* [SOURCE DOCUMENT]:
Meeting the Home of Love, your Heart.

Exploring the concept of love 

 

You have a right to love and be loved.

 

This month of “Journey to the Peak,” February 2022, with Patrick Heffernan and myself, is about the peak pose of ‘love.’  I wanted to look at the scope of the whole month. What are different aspects of love? Where and how do we love?  What does it mean to love?  To receive love?

 

What is your concept of love based on?

 

As I thought about it, I knew that we must start with the place of love. So, this first week of February is entitled:

“Meeting the home of love, your heart.”

 

I knew that before we can expand into even listening to the heart, we first have to find it. And knowing that our heart is the home from which love comes in and love comes out, we first have to approach it.

 

This presupposes that you, dear reader, and that I, myself, have a desire to connect with love and therefore, with our Self.

What do you innately and intuitively know could happen if you were to offer love to yourself?

 

So, how do we meet the home of love, our hearts?  How do we get there?

 

There are many ways, but in this week we move to meet our hearts through the body, the breath, and a self-reflective consciousness. A self-reflective consciousness is the essence that the heart center, the heart chakra, invites us to be in. To be aware of ourselves, our emotions, and our body. To listen to these places and to start to make meaning out of what we notice.

 

“Love is a bodied truth, a somatic reality.”-Stanley Keleman

I like how Anodea Judith writes about this in her book, “Eastern Body Western Mind; psychology and the chakra system as a path to the self”. 

 

She writes:

“One of the prime areas of balance in the heart chakra is between mind and body. This occurs through learning to decipher the body’s messages. This involves distinct inner listening on the part of the mind to the body’s subtle communications and often leads to recovering memories, working through traumas, releasing stored tensions, and completing unresolved emotional transactions. Through this process various parts of our experience are reconnected. Feelings are reconnected with mental images. Impulses are integrated with belief systems. Sensation is connected with meaning. This is the work of self-reflection–allowing the mind to behold our experience in the body.

 If work on our lower chakras has brought us fully into our body, we are now ready to integrate that awareness into higher levels of complexity and understanding.

As we begin to understand and come to know the meanings of sensations in our body, emotions that we experience, and how our breath is moving or not moving, we begin to be able to see how we can help ourselves.

 

We begin to see how we can truly heal ourselves.  

By doing this, we are in the act of self love. And love is an action.

 

We also see where we can begin to practice self-love, self-acceptance, self-forgiveness, self-gratitude, self-respect, self-appreciation!  We begin to practice listening to and loving our body, listening to and loving our heart, and learning how to discern the messages we receive; discerning with mind, heart and body!

 

And to get here, we must say yes to ourselves. We must be willing to begin this journey of relationship with ourselves! No matter your age, situation in life, no matter if you are partnered or not, no matter if you’ve taken a shower today or not, will you say yes to yourself right now?

 

Will you say yes to being in a relationship with yourself right now?! 

YES!

 

Say it out loud! Stand up if you’d like, add a physical posture that embodies this newfound love that you are claiming! The new found love that you are committing to for yourself, towards yourself!

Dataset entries
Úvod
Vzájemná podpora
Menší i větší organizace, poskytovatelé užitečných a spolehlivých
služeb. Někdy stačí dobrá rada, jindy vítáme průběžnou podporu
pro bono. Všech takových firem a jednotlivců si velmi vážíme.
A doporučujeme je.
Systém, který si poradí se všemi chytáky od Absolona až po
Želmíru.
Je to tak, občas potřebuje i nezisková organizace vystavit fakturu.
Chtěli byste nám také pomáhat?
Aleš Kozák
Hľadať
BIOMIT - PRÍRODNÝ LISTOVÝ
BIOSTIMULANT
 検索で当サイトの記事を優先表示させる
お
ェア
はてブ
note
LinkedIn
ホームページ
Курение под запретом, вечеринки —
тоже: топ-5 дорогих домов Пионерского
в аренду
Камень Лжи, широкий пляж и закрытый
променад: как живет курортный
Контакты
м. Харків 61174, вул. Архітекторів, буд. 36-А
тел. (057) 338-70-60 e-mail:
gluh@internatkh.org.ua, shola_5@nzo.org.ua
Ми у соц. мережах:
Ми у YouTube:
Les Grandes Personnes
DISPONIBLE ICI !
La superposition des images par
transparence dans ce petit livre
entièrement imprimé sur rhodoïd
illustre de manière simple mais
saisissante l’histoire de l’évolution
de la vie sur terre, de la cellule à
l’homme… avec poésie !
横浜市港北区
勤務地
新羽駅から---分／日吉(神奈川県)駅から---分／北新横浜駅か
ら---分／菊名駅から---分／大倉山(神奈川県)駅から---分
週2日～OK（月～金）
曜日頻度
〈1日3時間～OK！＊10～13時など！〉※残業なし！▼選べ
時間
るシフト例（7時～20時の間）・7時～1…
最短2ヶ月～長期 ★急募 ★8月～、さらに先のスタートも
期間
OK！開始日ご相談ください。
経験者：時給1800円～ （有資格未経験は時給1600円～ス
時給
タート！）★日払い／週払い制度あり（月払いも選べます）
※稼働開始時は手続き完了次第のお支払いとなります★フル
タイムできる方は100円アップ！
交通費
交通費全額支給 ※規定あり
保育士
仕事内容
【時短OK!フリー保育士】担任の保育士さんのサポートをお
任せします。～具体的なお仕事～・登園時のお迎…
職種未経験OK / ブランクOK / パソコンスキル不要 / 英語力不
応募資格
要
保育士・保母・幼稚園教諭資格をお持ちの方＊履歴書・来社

* [JOB ITEM]:
Write what comes next in the essay on meeting the heart as the home of love, starting right after its final sentence.

* [RESPONSE TO THIS TASK]:
 

How does that feel? What is your body telling you? What are the emotions? Feel free to write and let me know.

 

I’d like to share a personal story here.  At a big turning point in my life, I now realize that I was actually saying yes to my Self!  This would allow me to eventually find my lifelong partner…Somewhere in my late 20’s or maybe early 30’s, I began to really desire a serious and committed relationship. Even though I was considering what I wanted my partner to be giving me, and asking myself if I could give that to him, what I was also doing was commiting to loving myself in the same way. Back then, I didn’t see it as choosing to love myself. I was focused on the characteristics and qualities of what I wanted in my partner and in the relationship. I now see that I was also naming those same characteristics and qualities that I wanted in myself.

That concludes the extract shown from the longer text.